Completamente transformada pelo ódio, a moça pegou uma jaca e a rachou na cabeça de Jairo. Já
exausta, deu uns passos para trás, arrumou os cabelos e disse: “agora saia daqui, seu merda!
Some da minha vida!”. Jairo saiu o mais rápido que pode! Ao passar pelo portão, desnorteado e
mijado de medo, os vizinhos tentaram segurá-lo para descobrir o que estava acontecendo. Ele,
lutando para escapar dos braços de todos, só fazia gritar, “é o diabo! É o diabo! É o diabo!” e
assim que conseguiu, saíra correndo com todas as forças que ainda lhe restavam. Aquele povo
ali, mais perdido do que cego em tiroteio, não fazia a mínima do que fazer. Estavam com medo
de entrar na casa de Tereza. Afinal, o que neste mundo poderia pôr o homem que que havia
prendido o capiroto numa garrafa para correr se não o próprio? Ouviram uma gargalhada
ecoando lá de dentro. Tiveram medo, mas alguém sugeriu que entrassem. Mas não antes de
pegarem paus, pedras e até mesmo facas para que pudessem se defender Ao entrarem,
encontraram apenas Tereza, com o semblante vivaz que tinha antes de conhecer Jairo.

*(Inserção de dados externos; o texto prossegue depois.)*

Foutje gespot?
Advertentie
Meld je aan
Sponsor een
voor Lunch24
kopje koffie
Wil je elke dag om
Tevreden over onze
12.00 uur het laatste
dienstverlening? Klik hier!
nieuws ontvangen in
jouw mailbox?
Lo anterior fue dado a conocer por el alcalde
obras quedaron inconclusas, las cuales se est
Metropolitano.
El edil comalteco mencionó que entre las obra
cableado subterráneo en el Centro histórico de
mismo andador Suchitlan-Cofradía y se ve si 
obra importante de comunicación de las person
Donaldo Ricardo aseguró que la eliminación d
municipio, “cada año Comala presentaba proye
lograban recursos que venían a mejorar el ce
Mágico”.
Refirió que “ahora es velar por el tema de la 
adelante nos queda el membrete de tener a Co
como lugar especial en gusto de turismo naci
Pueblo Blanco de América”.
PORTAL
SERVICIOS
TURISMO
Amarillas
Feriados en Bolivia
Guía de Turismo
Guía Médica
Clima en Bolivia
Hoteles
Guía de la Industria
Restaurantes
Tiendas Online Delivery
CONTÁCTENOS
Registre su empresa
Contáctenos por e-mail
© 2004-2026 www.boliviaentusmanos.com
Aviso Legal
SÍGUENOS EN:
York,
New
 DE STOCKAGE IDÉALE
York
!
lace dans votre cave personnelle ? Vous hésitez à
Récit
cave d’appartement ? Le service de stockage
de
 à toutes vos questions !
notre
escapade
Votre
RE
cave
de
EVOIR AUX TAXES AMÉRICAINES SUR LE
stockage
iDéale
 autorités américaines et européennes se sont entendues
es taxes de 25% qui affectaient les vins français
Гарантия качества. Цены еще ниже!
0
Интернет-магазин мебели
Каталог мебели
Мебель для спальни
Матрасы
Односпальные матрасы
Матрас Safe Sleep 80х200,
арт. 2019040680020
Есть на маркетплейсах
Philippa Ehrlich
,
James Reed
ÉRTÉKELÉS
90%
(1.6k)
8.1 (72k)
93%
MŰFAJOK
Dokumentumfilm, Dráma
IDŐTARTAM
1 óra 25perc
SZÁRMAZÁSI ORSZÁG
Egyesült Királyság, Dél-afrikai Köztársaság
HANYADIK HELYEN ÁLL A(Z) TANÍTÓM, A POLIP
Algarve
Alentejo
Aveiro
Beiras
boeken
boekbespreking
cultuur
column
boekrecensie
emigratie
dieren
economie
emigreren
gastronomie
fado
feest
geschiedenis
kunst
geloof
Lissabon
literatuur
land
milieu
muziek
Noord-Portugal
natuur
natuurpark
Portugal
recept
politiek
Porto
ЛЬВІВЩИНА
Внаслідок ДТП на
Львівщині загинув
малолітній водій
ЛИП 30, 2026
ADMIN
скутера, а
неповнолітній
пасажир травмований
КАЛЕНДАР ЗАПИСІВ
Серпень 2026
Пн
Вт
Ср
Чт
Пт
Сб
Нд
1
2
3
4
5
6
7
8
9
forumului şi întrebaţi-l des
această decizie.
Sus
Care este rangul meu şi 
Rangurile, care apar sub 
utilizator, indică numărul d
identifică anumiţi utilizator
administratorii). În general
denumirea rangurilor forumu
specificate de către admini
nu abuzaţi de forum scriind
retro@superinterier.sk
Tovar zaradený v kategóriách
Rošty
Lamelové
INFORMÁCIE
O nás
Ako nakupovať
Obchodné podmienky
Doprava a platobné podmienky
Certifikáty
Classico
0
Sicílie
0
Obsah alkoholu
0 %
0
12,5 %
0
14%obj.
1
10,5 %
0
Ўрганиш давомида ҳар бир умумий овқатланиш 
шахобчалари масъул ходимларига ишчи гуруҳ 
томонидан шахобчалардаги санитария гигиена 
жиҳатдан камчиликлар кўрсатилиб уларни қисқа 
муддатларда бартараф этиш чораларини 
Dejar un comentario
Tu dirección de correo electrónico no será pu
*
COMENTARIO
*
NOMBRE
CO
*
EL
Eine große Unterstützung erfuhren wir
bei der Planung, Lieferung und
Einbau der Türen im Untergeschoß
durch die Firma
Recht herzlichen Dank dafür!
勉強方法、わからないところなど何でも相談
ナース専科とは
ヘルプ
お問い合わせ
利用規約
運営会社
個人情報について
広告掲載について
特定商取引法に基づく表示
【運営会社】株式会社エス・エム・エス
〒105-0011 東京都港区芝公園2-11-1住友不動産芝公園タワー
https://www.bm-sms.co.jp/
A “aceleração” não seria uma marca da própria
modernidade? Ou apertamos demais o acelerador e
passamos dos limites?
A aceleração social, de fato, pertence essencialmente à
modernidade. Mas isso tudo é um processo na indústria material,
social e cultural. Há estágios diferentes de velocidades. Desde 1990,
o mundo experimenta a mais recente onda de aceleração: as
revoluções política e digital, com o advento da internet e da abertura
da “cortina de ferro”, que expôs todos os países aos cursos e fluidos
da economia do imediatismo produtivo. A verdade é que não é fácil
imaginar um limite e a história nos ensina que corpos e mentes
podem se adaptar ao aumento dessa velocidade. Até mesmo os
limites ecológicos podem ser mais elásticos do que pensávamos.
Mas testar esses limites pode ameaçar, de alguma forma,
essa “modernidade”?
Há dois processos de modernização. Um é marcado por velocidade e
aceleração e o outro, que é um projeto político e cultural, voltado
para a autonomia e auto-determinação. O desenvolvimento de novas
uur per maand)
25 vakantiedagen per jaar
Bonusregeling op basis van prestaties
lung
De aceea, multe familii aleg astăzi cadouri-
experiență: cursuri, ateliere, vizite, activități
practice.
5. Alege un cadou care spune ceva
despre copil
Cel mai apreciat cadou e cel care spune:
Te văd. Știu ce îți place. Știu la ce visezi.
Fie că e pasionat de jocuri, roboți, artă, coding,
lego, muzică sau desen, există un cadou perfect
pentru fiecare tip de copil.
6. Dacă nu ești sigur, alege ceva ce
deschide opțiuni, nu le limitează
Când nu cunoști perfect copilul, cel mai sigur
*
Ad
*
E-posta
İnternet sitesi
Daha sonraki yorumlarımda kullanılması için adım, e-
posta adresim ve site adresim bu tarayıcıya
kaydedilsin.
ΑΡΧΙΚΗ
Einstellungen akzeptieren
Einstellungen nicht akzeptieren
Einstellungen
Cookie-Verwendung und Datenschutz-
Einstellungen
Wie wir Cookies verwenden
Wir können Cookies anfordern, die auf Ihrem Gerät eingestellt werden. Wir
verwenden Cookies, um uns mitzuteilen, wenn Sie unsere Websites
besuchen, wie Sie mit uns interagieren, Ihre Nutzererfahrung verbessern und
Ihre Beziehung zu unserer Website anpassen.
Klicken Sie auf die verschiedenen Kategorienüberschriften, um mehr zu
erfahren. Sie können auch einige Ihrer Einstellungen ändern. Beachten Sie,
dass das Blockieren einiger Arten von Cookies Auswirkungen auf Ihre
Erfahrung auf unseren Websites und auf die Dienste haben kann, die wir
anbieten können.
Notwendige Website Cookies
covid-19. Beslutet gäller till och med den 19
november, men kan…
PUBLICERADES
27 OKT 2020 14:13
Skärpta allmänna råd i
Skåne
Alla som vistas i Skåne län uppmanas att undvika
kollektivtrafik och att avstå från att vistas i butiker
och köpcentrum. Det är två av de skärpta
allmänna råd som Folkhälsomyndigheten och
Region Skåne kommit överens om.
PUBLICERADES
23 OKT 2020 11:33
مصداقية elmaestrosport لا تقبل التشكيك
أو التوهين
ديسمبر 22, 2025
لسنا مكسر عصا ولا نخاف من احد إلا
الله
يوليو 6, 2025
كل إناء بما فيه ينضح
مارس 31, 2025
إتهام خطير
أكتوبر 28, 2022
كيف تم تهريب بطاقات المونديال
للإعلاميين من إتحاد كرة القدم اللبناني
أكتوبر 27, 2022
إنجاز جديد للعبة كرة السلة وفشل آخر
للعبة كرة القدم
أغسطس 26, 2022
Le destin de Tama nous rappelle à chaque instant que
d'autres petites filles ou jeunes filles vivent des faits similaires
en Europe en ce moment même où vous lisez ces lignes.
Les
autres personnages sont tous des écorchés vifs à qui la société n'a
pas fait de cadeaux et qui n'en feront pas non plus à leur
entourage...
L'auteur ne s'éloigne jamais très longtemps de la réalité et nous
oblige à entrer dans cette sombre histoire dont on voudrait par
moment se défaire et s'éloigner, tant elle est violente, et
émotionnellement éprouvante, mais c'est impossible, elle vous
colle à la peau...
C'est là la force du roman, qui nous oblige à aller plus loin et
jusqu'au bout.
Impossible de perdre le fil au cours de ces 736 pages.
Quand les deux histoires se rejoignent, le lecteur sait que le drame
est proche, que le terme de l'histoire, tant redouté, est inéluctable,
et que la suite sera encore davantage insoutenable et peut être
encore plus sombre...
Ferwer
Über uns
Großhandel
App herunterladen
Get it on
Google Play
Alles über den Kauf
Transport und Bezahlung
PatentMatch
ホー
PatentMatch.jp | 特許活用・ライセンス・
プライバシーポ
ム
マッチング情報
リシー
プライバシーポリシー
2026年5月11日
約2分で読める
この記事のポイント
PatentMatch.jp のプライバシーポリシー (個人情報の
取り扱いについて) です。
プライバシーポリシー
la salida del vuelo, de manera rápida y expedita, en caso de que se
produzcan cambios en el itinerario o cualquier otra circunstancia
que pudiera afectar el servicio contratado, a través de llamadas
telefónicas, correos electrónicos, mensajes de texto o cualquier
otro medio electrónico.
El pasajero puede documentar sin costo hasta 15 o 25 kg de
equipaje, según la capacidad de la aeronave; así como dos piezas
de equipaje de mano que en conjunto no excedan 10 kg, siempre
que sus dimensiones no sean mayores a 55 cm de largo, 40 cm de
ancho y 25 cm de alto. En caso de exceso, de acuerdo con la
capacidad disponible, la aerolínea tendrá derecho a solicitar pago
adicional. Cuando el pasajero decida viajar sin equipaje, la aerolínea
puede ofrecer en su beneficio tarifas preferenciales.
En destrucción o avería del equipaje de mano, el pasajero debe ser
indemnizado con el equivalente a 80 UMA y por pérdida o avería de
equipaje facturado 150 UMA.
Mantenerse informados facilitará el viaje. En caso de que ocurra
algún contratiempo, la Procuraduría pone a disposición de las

Ela estava
sentada ao pé uma uma árvore, devorando a jaca que acabara de usar como arma sem nem se
preocupar com todo aquele visgo. Olhavam espantados para ela, quando a moça indagou:
“Que foi, gente? Eu tô morrendo de fome! Botar aquele frouxo pra fora me desgastou
toda”, e abriu um sorriso. A gargalhada foi geral.